Ugh! Week will showcase sea creatures more unpleasant behaviour from starfish that throw up their own stomach contents to fish that eat poo.
Young and old alike will be able to find out more about the smelliest, squidgiest and slimiest marine animals and discover why their disgusting habits are essential for surviving in the watery depths.
Blue Reef’s Anna Pellegrino says: “Youngsters always seem to have a strange fascination for the more unpleasant aspects of the underwater world.
“So, with this in mind, we’ve decided to once again dedicate the entire half-term holiday period to a selection of critters that are guaranteed to make you go ugh!
“Our aquarists have really enjoyed coming up with a series of disgusting demonstrations and offensive experiments.
“In addition to all the hands-on activities and workshops we’ve also put together a trail through the aquarium highlighting our most hideous residents and their awful attributes.
“There’s everything from ugly wolf fish to slimy eels, cannibalism and much more.”
Special features will include Ugh! trails, feely boxes, rock pool encounters and the chance to get up close to some of the fishes’ favourite foods.

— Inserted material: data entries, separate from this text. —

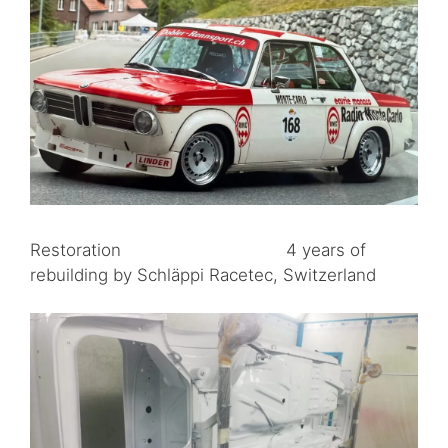
Restoration 4 years of
rebuilding by Schläppi Racetec, Switzerland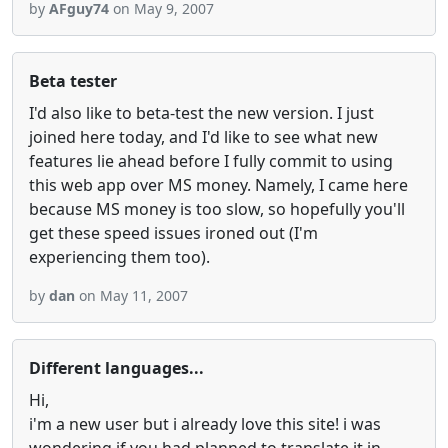
by
AFguy74
on May 9, 2007
Beta tester
I'd also like to beta-test the new version. I just
joined here today, and I'd like to see what new
features lie ahead before I fully commit to using
this web app over MS money. Namely, I came here
because MS money is too slow, so hopefully you'll
get these speed issues ironed out (I'm
experiencing them too).
by
dan
on May 11, 2007
Different languages...
Hi,
i'm a new user but i already love this site! i was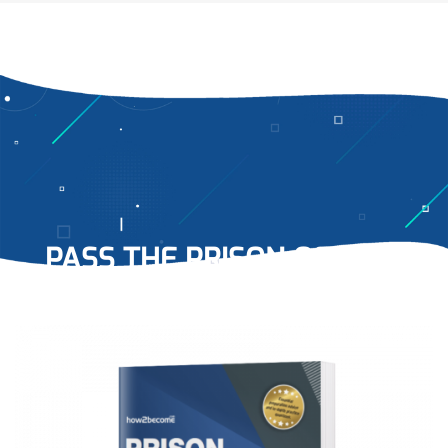
PASS THE PRISON OFFICER
TESTS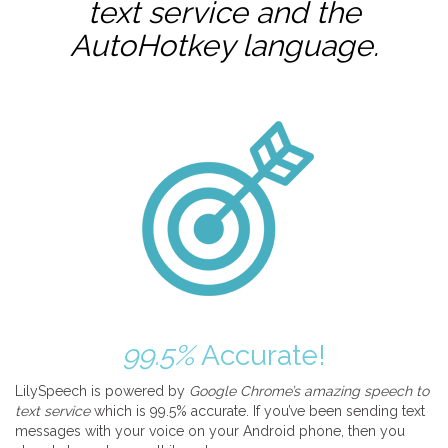
text service and the
AutoHotkey
language.
99.5%
Accurate!
LilySpeech is powered by
Google Chrome’s amazing speech to
text service
which is 99.5% accurate. If you’ve been sending text
messages with your voice on your Android phone, then you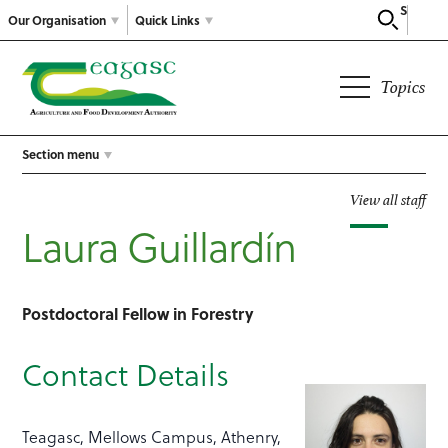
Search
Our Organisation
Quick Links
Topics
Section menu
View all staff
Laura Guillardín
Postdoctoral Fellow in Forestry
Contact Details
Teagasc, Mellows Campus, Athenry,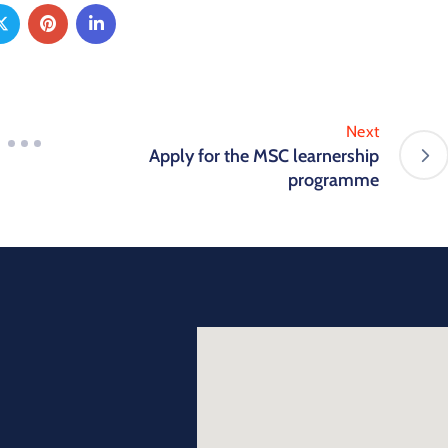
Next
Apply for the MSC learnership
programme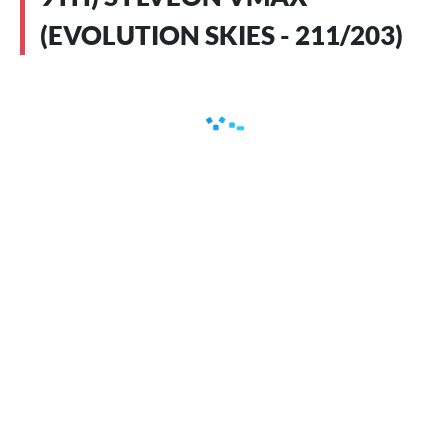
(EVOLUTION SKIES - 211/203)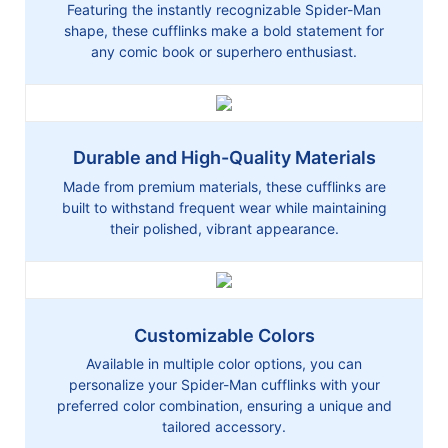
Featuring the instantly recognizable Spider-Man
shape, these cufflinks make a bold statement for
any comic book or superhero enthusiast.
Durable and High-Quality Materials
Made from premium materials, these cufflinks are
built to withstand frequent wear while maintaining
their polished, vibrant appearance.
Customizable Colors
Available in multiple color options, you can
personalize your Spider-Man cufflinks with your
preferred color combination, ensuring a unique and
tailored accessory.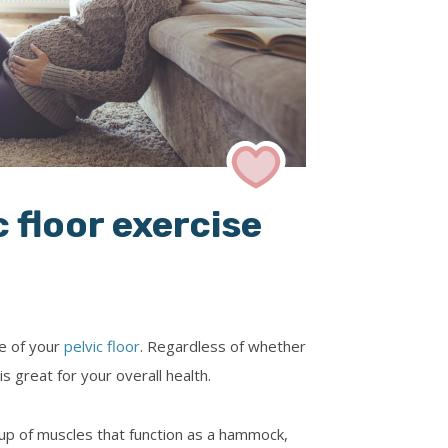
laiologos
Dr Diane Farrar
ry-Taylor
 floor exercise
ce of your
pelvic floor
. Regardless of whether
s great for your overall health.
oup of muscles that function as a hammock,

Activities between February 11-19 will see the opportunity to get ‘hands on’ with everything from locusts and mealworms to lobster shells, shark jaws and giant crab claws.
Ugh! themed talks and feeding demonstrations will also be taking place daily throughout the holiday period.
The Blue Reef Aquarium is just a few minutes’ walk from both Tynemouth and Cullercoats Metro stations and enjoys commanding views over both Longsands and the North Sea.
Visitors can go on a journey from the coast at Tynemouth to exotic tropical waters and alongside marine animals such as seals, otters, Nemo-esque clownfish and starfish there is also a colony of monkeys, including pygmy marmosets and comical looking cotton topped tamarins.